India, US dig in against EU air carbon charge

India voiced firm opposition on Tuesday to EU plans to impose a scaled-back carbon charge on flights over European airspace while a senior U.S. lawmaker said the EU proposal runs afoul of a law intended to shield U.S. airlines from such charges.

The European Commission, the EU executive, last week proposed to make all airlines pay for emissions over European airspace in a retreat from a suspended EU law that covered the duration of flights using EU airports.

India said the EU proposal defies a global aviation agreement hammered out in Montreal earlier this month at an assembly of the International Civil Aviation Organization (ICAO), the U.N. body in charge of civil air travel.

“What they (the European Commission) have now done is in total conflict with what the ICAO has decided. The multilateral body has to intervene in this matter,” K.N. Shrivastava, India’s aviation secretary, told Reuters.

Along with China, India has defied the European Union move, even refusing to submit emissions data before the EU suspended it for a year amid threats of a trade war.

The EU proposal also could push the U.S. government to invoke a law signed by President Barack Obama in November 2012 that would shield U.S. airlines from what Transportation Secretary Anthony Foxx may deem an unfair charge.
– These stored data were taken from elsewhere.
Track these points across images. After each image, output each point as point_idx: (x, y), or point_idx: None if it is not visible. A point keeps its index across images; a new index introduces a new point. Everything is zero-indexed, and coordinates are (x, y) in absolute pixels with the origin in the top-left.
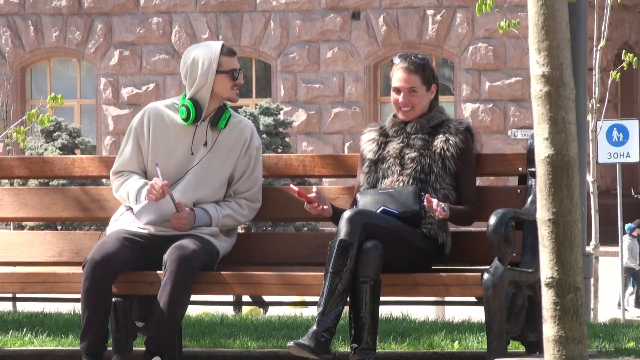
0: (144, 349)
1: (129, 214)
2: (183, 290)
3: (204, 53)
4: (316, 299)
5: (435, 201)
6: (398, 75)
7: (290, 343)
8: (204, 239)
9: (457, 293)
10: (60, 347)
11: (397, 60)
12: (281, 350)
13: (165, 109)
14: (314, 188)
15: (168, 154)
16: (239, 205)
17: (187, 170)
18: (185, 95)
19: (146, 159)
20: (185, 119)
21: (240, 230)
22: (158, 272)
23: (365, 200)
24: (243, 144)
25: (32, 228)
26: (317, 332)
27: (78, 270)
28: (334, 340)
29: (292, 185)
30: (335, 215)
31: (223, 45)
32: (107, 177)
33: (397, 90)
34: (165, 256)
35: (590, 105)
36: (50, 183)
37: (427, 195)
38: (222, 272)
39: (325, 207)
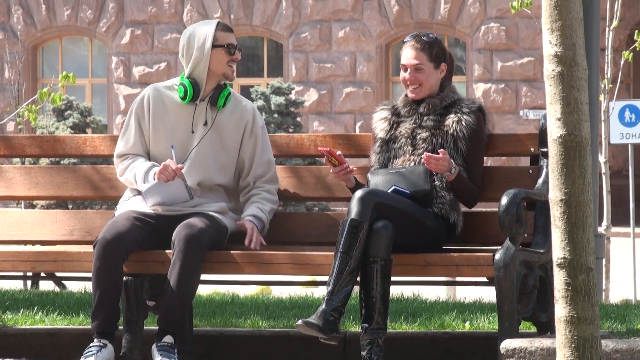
0: (156, 327)
1: (135, 198)
2: (192, 269)
3: (200, 29)
4: (327, 278)
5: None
6: (406, 52)
7: (299, 322)
8: (212, 217)
9: (469, 273)
10: (71, 326)
11: (407, 38)
12: (292, 329)
13: (164, 89)
14: (339, 152)
15: (169, 135)
16: (269, 192)
17: (189, 150)
18: (184, 75)
19: (148, 140)
20: (183, 98)
21: None
22: (167, 251)
23: (376, 180)
24: (245, 125)
25: (43, 207)
26: (325, 312)
27: (89, 249)
28: (343, 320)
29: (320, 148)
30: (356, 187)
31: (219, 21)
32: None
33: (405, 68)
34: (174, 235)
35: (602, 86)
36: (62, 162)
37: (441, 150)
38: (232, 252)
39: (354, 168)
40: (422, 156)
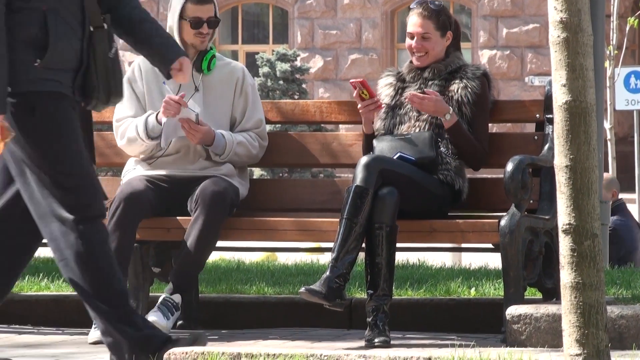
0: (160, 295)
1: (141, 166)
2: (215, 225)
3: (173, 0)
4: (332, 245)
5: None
6: (412, 20)
7: (302, 289)
8: (226, 180)
9: (474, 239)
10: (75, 292)
11: (413, 5)
12: (297, 296)
13: None
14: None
15: (162, 99)
16: (250, 136)
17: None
18: None
19: (144, 104)
20: None
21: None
22: (179, 218)
23: (381, 146)
24: (235, 84)
25: None
26: (329, 278)
27: None
28: (349, 286)
29: (352, 80)
30: (368, 138)
31: None
32: None
33: (411, 36)
34: (197, 193)
35: (607, 52)
36: None
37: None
38: (238, 218)
39: (383, 104)
40: (406, 95)
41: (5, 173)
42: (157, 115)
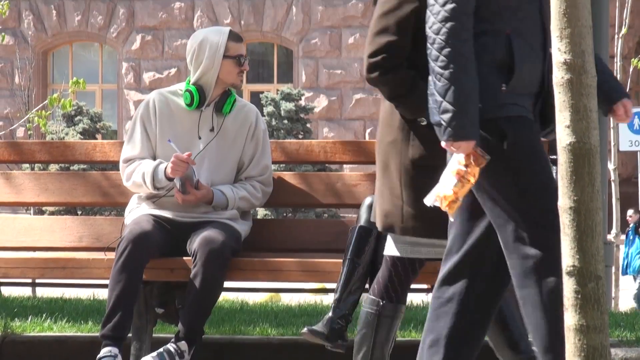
0: (164, 335)
1: (145, 204)
2: (216, 282)
3: (211, 37)
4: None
5: None
6: None
7: (304, 330)
8: (227, 225)
9: None
10: (79, 333)
11: None
12: (300, 337)
13: (169, 95)
14: None
15: (175, 140)
16: (254, 187)
17: (195, 156)
18: (189, 81)
19: (155, 145)
20: (189, 104)
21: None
22: (183, 258)
23: None
24: (249, 128)
25: (52, 213)
26: (332, 319)
27: (98, 255)
28: (353, 328)
29: None
30: None
31: (230, 30)
32: None
33: None
34: (195, 246)
35: None
36: (71, 168)
37: None
38: (241, 259)
39: None
40: None
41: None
42: (166, 168)
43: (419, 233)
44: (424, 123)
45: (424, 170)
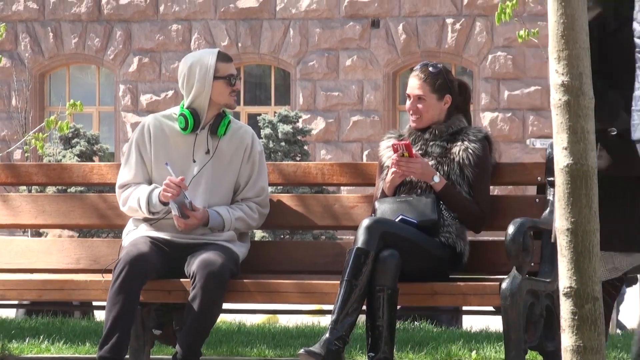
0: (161, 356)
1: (143, 225)
2: (214, 304)
3: (200, 60)
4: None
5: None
6: (411, 82)
7: (301, 351)
8: (225, 247)
9: (475, 302)
10: (77, 355)
11: (416, 67)
12: (298, 359)
13: (164, 119)
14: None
15: (171, 164)
16: (250, 208)
17: (190, 179)
18: (184, 105)
19: (150, 169)
20: (184, 128)
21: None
22: (182, 280)
23: (383, 208)
24: (245, 150)
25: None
26: (329, 340)
27: (95, 277)
28: (349, 349)
29: (395, 143)
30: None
31: (219, 51)
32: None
33: (409, 97)
34: (193, 268)
35: None
36: (68, 190)
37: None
38: (239, 280)
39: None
40: (392, 158)
41: None
42: (160, 193)
43: (613, 247)
44: (614, 133)
45: (612, 180)
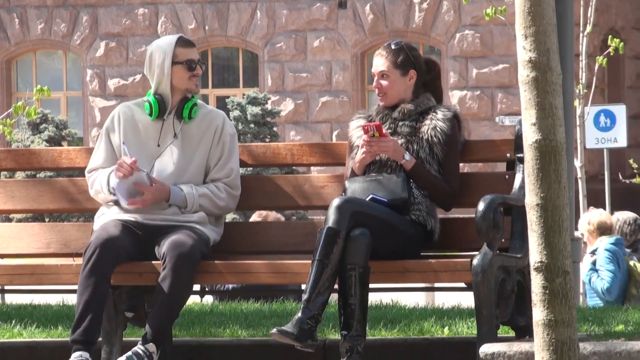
0: (134, 339)
1: (115, 208)
2: (184, 285)
3: (160, 47)
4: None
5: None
6: (374, 61)
7: (274, 330)
8: (196, 229)
9: (447, 279)
10: (49, 339)
11: (379, 48)
12: (271, 338)
13: (134, 107)
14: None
15: (139, 151)
16: (217, 187)
17: (152, 162)
18: (150, 92)
19: (119, 156)
20: (150, 114)
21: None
22: (154, 262)
23: (354, 188)
24: (214, 132)
25: (19, 220)
26: (301, 320)
27: (66, 261)
28: (322, 327)
29: (366, 124)
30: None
31: (180, 36)
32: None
33: (374, 75)
34: (164, 250)
35: (577, 91)
36: (38, 175)
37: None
38: (211, 262)
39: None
40: (362, 139)
41: None
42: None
43: None
44: None
45: None
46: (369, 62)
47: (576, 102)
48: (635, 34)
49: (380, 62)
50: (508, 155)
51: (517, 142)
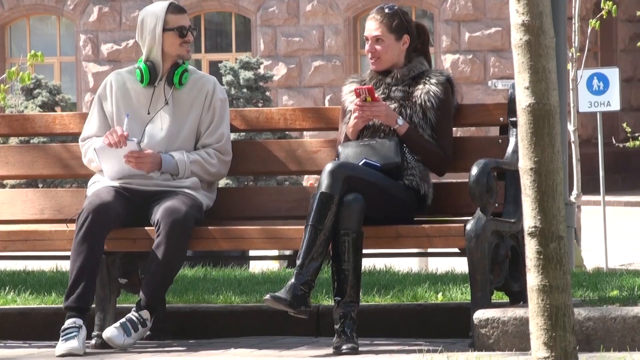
0: (128, 305)
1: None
2: (179, 251)
3: (151, 13)
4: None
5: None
6: (368, 25)
7: (267, 296)
8: (189, 195)
9: (440, 244)
10: (43, 305)
11: (372, 11)
12: (264, 304)
13: (126, 74)
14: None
15: (131, 118)
16: (208, 154)
17: (143, 129)
18: (142, 59)
19: (112, 124)
20: (141, 81)
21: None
22: (147, 228)
23: (347, 152)
24: (205, 98)
25: (13, 186)
26: (294, 285)
27: (60, 227)
28: (316, 293)
29: (358, 87)
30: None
31: (171, 3)
32: None
33: (367, 40)
34: (157, 216)
35: (570, 54)
36: (31, 141)
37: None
38: (204, 228)
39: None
40: (354, 103)
41: None
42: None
43: None
44: None
45: None
46: (362, 26)
47: (569, 66)
48: None
49: (374, 26)
50: (501, 119)
51: (510, 106)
Republican Senator John Thune, who introduced the measure in the Senate, will raise the issue in a letter to Foxx and other U.S. officials, his office said. The law gives the secretary of transportation the authority to ensure that U.S. carriers are not penalized by unilateral EU emissions charges.

“Senator Thune believes that any such effort by the European Commission would be in direct violation of the legislation that was signed into law last year to hold U.S. air carriers harmless from such unilateral actions,” Thune spokesperson Andi Fouberg told Reuters.

ICAO negotiators this month reached a consensus on a market-based system to curb carbon emissions from airlines by 2020, but rejected a proposal to let Europe apply its own plan to foreign carriers in the meantime. The deal averted a looming global trade dispute over aviation emissions.

U.S. airlines hope that because the European Commission’s most recent proposal was a draft, the Europeans will revise the plan in line with what was agreed to at ICAO, according to Vaughn Jennings, spokesman for the industry group Airlines for America (A4A).

The European Commission said it is acting in good faith.

“Limiting it to EU airspace and not touching on somebody’s else’s airspace. That’s our interpretation of what was said in Montreal,” Artur Runge-Metzger, director for international climate strategy in the Commission’s climate department, told Reuters.

For the proposal to go into effect, it needs the approval of member states and the European Parliament.